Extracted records
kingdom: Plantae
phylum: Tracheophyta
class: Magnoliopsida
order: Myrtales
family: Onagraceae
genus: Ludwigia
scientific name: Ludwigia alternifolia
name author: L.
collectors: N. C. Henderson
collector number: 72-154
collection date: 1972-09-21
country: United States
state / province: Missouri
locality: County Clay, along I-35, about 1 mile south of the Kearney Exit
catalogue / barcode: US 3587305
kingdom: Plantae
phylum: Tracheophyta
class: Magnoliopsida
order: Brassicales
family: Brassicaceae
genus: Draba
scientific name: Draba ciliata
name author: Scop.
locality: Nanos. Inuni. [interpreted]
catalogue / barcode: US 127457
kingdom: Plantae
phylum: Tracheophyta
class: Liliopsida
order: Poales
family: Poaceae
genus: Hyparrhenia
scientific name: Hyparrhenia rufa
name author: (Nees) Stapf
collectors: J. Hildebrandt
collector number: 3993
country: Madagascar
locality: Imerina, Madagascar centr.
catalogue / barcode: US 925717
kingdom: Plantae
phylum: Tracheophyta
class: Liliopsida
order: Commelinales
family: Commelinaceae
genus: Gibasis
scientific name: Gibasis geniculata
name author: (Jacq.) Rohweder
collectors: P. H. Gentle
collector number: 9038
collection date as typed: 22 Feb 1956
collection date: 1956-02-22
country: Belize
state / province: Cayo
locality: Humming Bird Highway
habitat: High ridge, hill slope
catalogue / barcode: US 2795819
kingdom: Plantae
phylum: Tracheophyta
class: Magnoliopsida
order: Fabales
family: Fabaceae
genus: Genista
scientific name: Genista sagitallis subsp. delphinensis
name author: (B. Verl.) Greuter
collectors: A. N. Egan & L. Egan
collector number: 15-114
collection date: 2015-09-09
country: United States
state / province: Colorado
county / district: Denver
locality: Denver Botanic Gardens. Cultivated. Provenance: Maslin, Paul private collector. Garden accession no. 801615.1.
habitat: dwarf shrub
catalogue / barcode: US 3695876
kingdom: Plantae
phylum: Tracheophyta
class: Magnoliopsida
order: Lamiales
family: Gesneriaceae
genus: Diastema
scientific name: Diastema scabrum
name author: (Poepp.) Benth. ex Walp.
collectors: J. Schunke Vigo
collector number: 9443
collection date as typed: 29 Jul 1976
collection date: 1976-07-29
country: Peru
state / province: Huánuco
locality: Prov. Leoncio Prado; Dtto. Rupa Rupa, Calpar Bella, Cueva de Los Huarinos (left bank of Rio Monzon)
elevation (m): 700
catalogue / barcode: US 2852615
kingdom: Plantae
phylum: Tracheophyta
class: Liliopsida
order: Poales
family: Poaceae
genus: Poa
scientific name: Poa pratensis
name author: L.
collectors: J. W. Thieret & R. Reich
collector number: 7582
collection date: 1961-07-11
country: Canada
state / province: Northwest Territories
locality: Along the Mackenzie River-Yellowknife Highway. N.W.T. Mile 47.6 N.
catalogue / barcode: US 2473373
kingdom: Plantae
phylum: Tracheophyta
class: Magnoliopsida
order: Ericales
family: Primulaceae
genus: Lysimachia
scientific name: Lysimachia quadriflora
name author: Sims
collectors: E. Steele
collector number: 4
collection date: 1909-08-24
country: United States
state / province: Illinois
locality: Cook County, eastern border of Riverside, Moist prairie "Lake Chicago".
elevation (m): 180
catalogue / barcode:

OBJECTIVE
Return each line from the entries above that contains the string "date".

WORKED ANSWER
collection date: 1972-09-21
collection date as typed: 22 Feb 1956
collection date: 1956-02-22
collection date: 2015-09-09
collection date as typed: 29 Jul 1976
collection date: 1976-07-29
collection date: 1961-07-11
collection date: 1909-08-24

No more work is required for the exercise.